Start of Block

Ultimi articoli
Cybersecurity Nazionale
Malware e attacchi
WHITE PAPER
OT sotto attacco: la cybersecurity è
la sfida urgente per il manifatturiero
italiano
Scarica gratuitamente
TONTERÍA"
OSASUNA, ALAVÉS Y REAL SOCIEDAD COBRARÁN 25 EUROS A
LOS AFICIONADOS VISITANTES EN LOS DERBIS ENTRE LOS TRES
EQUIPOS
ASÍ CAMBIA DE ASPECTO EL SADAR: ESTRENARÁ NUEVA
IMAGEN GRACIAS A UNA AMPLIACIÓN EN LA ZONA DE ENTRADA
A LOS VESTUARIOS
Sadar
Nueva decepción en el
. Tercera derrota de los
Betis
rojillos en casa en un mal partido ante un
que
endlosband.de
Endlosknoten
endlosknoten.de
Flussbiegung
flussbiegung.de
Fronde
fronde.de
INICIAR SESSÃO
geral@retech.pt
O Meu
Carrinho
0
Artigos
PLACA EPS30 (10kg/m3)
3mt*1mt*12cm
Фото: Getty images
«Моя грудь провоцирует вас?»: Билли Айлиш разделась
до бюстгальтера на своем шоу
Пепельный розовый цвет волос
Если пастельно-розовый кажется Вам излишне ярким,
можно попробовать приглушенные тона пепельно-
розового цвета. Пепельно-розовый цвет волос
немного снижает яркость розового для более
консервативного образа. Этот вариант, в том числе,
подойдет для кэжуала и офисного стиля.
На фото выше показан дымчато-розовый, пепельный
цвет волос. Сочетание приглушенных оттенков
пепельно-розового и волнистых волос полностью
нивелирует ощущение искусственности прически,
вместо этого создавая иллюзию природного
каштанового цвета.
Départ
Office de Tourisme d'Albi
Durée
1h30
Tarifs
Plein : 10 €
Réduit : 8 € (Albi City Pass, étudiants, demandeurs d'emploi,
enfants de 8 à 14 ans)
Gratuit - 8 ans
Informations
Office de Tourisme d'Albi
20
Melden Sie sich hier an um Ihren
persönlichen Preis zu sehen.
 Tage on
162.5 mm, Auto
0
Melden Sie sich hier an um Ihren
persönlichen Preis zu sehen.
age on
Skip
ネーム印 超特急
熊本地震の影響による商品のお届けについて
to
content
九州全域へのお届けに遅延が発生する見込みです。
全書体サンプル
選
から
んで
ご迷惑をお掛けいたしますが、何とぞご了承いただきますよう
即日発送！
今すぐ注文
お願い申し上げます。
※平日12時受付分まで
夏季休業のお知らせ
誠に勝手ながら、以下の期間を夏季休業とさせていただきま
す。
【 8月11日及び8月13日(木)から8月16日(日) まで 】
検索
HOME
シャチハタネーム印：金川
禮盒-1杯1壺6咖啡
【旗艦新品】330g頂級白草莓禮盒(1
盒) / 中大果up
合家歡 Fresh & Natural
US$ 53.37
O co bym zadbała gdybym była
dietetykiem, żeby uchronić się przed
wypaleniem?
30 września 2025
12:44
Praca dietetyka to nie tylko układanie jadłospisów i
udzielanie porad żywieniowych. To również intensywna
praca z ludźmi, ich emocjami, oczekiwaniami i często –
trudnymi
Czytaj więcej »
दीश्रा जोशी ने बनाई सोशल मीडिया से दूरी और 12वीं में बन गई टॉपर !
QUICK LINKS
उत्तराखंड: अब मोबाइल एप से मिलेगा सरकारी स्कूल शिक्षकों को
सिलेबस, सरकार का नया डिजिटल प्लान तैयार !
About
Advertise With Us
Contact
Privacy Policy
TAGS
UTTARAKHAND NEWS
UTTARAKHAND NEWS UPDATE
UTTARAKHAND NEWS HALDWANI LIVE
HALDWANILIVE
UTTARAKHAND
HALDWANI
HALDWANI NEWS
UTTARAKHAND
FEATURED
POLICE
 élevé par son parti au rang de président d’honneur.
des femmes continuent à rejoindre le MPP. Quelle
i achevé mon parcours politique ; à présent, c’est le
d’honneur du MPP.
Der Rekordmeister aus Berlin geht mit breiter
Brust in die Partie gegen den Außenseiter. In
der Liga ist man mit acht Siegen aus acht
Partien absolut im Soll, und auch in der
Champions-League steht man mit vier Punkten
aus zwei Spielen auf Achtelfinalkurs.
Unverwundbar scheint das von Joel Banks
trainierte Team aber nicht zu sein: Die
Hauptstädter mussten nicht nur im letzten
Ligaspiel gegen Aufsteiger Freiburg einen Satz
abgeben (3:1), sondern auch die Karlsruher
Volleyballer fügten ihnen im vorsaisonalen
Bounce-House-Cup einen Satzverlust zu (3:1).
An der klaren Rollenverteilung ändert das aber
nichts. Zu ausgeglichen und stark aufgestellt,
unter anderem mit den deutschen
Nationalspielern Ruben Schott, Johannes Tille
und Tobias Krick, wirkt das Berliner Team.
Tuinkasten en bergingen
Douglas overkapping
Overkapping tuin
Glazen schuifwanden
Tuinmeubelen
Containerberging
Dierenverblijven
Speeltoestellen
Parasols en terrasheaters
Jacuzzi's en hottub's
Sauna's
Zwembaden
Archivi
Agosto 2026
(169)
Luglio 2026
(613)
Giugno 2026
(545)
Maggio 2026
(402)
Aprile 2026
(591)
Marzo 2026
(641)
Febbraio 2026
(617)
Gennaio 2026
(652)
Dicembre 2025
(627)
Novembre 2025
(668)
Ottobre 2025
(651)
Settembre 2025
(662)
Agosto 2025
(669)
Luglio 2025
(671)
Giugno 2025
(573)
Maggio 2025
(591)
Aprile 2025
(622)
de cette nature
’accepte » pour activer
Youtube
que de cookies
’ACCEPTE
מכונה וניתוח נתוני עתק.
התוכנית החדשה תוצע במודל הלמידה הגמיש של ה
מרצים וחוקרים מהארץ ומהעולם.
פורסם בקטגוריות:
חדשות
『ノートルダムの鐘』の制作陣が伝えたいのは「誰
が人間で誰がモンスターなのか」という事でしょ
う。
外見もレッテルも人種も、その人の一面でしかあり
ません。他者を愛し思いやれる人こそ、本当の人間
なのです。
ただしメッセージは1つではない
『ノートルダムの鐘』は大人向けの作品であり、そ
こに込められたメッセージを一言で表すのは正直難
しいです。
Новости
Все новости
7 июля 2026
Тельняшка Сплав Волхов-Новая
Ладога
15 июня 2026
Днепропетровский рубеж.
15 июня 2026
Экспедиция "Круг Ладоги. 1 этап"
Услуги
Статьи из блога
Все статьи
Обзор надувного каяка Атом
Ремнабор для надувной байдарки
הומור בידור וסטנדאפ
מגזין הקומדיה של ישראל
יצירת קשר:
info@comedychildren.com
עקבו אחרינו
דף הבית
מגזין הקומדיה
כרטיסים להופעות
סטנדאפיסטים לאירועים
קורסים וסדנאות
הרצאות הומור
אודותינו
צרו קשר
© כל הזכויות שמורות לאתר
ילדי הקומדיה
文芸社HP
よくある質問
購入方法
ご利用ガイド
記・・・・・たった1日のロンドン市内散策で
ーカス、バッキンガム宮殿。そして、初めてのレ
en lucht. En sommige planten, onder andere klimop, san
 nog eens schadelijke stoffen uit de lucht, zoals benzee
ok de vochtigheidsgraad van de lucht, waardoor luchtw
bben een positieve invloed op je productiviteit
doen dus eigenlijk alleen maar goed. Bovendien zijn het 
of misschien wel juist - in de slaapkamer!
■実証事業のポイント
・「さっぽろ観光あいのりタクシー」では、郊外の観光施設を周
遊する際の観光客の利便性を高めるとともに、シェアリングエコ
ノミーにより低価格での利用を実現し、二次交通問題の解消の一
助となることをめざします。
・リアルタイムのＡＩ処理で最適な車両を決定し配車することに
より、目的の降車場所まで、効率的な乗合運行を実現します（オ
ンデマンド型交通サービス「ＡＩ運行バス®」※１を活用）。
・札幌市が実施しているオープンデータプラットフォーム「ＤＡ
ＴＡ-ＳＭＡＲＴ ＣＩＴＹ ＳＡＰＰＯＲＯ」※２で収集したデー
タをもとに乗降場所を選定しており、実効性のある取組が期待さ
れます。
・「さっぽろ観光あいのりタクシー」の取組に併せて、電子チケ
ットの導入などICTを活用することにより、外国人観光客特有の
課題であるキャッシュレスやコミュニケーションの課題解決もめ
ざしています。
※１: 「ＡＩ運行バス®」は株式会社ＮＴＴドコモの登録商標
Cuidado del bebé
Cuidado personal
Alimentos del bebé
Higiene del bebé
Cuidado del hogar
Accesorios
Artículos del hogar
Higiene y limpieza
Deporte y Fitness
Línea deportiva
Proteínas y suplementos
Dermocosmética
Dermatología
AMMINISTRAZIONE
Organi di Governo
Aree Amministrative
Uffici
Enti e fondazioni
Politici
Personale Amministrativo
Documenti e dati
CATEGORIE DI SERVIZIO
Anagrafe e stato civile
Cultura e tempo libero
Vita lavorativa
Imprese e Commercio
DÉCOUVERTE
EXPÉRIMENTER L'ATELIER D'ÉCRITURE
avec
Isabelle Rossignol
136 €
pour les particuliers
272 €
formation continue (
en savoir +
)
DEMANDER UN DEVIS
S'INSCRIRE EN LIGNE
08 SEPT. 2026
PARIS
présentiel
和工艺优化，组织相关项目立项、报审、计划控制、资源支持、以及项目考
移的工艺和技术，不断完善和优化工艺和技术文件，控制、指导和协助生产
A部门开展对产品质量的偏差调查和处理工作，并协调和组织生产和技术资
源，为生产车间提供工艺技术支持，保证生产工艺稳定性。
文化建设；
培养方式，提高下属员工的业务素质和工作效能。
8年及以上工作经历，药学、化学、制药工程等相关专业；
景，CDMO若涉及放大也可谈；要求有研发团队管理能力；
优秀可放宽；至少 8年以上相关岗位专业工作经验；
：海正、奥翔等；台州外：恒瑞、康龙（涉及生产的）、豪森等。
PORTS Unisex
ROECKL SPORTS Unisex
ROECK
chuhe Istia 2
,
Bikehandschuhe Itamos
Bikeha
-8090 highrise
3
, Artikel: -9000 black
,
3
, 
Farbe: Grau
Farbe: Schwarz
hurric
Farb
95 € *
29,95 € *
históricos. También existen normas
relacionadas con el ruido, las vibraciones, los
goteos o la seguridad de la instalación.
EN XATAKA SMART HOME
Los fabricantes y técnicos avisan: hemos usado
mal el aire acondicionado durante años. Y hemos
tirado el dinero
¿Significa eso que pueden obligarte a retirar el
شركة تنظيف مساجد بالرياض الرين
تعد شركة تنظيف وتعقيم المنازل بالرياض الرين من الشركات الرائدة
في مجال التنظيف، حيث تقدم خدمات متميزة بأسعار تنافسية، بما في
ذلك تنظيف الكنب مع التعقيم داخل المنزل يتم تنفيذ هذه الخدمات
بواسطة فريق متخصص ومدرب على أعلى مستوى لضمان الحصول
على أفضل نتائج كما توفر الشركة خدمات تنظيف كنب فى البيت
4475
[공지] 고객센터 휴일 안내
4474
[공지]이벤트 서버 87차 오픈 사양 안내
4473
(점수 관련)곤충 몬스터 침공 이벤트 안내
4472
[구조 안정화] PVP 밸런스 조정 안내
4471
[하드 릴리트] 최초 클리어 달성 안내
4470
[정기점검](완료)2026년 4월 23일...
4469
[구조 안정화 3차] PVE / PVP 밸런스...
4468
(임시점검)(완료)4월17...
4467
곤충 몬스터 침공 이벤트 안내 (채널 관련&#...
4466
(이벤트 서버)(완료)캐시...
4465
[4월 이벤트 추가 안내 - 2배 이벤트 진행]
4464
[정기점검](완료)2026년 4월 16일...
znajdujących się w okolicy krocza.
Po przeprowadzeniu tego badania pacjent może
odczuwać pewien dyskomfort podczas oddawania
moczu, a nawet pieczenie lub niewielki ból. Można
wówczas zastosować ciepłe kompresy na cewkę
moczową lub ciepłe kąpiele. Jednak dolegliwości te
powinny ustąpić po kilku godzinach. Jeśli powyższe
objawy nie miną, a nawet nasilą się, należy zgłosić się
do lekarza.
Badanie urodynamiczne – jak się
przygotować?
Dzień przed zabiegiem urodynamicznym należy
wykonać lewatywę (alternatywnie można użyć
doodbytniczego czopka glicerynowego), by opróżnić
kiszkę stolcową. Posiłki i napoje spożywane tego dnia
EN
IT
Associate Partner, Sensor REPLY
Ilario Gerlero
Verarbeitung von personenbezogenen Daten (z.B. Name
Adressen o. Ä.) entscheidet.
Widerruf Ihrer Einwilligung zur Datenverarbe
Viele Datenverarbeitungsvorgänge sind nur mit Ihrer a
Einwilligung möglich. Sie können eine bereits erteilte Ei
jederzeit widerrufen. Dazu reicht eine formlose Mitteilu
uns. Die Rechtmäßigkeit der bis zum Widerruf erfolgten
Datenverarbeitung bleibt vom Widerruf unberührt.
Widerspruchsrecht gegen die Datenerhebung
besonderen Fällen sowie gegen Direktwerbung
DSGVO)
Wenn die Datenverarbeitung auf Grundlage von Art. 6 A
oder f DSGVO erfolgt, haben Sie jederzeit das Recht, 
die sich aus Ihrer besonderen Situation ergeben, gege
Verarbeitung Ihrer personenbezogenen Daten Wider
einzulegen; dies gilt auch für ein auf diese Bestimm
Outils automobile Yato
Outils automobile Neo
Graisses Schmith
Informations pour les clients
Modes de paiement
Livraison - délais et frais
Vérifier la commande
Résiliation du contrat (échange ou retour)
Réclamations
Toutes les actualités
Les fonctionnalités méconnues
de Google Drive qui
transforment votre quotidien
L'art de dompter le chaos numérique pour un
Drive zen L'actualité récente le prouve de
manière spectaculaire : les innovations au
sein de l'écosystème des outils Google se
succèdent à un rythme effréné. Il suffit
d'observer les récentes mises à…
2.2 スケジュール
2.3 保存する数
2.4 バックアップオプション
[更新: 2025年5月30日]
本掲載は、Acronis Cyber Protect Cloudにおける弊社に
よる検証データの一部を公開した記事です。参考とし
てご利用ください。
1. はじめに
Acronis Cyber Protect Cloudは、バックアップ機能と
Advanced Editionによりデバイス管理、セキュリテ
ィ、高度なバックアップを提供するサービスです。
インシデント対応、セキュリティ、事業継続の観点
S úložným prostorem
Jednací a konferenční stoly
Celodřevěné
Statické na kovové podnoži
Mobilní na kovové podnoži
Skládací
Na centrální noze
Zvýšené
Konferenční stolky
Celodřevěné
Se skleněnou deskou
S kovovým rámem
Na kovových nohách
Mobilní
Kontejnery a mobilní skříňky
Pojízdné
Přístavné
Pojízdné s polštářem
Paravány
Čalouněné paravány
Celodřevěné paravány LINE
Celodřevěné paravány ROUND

End of Block

• EXERCISE INSTRUCTIONS: In the listing above, find the line holding "Dicembre 2025" and the line holding "Все новости", then output those two lines and every line between them exactly.

• SOLUTION TO THE PROBLEM:
Dicembre 2025
(627)
Novembre 2025
(668)
Ottobre 2025
(651)
Settembre 2025
(662)
Agosto 2025
(669)
Luglio 2025
(671)
Giugno 2025
(573)
Maggio 2025
(591)
Aprile 2025
(622)
de cette nature
’accepte » pour activer
Youtube
que de cookies
’ACCEPTE
מכונה וניתוח נתוני עתק.
התוכנית החדשה תוצע במודל הלמידה הגמיש של ה
מרצים וחוקרים מהארץ ומהעולם.
פורסם בקטגוריות:
חדשות
『ノートルダムの鐘』の制作陣が伝えたいのは「誰
が人間で誰がモンスターなのか」という事でしょ
う。
外見もレッテルも人種も、その人の一面でしかあり
ません。他者を愛し思いやれる人こそ、本当の人間
なのです。
ただしメッセージは1つではない
『ノートルダムの鐘』は大人向けの作品であり、そ
こに込められたメッセージを一言で表すのは正直難
しいです。
Новости
Все новости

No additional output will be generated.